Hi all,
Just wondering if what I'm seeing is expected. I'm using the CentOS 7
RT kernel with boot args of "skew_tick=1 irqaffinity=0 rcu_nocbs=1-27
nohz_full=1-27" among others.
Normally if I run cyclictest it sets /dev/cpu_dma_latency to zero. This
gives worst-case latency around 6usec.
If I set /dev/cpu_dma_latency to something large and then set
/sys/devices/system/cpu/cpu${num}/power/pm_qos_resume_latency_us to "2"
for the CPUs that cyclictest is running on then the worst-case latency
jumps to more like 16usec.
If I set pm_qos_resume_latency_us to "2" for all CPUs on the system,
then the worst-case latency comes back down. It's not sufficient to set
it for all CPUs on the same socket as cyclictest.
It does not seem to make any difference in the worst-case latency to set
cpuset.sched_load_balance to zero for the cpuset containing cyclictest.
(All cpusets but one have cpuset.sched_load_balance set to zero, and
that one doesn't include the CPUs that cyclictest runs on.)

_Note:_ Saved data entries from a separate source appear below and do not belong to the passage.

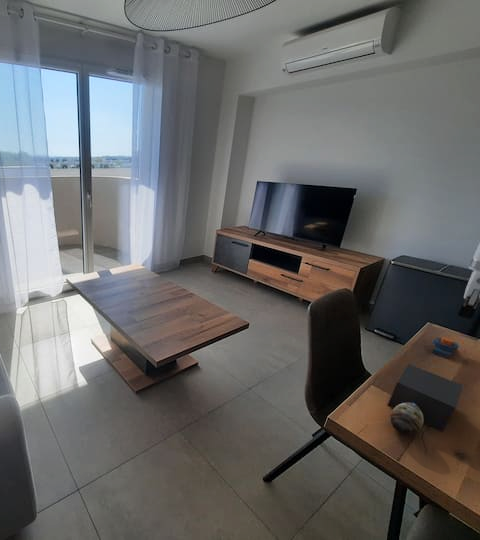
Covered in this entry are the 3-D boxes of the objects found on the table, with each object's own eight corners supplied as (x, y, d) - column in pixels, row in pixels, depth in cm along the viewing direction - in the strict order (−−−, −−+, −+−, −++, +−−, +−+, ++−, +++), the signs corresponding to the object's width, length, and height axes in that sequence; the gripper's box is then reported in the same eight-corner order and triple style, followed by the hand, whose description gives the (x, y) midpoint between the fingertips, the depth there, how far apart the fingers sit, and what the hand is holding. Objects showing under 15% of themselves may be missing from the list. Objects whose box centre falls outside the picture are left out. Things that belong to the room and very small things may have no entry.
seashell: (392, 413, 80) (403, 390, 77) (421, 427, 76) (433, 404, 73) (381, 430, 75) (392, 407, 72) (411, 447, 71) (423, 423, 68)
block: (452, 360, 100) (456, 351, 99) (428, 351, 104) (432, 343, 103) (456, 349, 105) (460, 341, 104) (433, 341, 110) (437, 333, 109)
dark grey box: (398, 385, 89) (408, 363, 86) (450, 408, 81) (462, 385, 78) (387, 405, 82) (397, 382, 79) (442, 432, 74) (455, 407, 71)
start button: (451, 346, 102) (453, 342, 101) (439, 342, 104) (441, 338, 103) (452, 343, 103) (454, 339, 103) (440, 339, 106) (442, 335, 105)
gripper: (506, 275, 85) (479, 328, 91) (508, 264, 93) (483, 314, 100) (467, 268, 90) (445, 319, 97) (472, 258, 99) (451, 306, 105)
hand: (464, 316), depth 98 cm, fingers closed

Looking at the latency traces, there does not appear to be any single
culprit. I've seen cases where it appears to take extra time in
migrate_task_rq_fair(), tick_do_update_jiffies64(), rcu_irq_enter(), and
enqueue_entity().
I'm trying to dynamically isolate CPUs from the system for running RT
tasks, but it seems like the rest of the system still affects the
isolated CPUs.
Any comments/suggestions would be appreciated.
Thanks,
Chris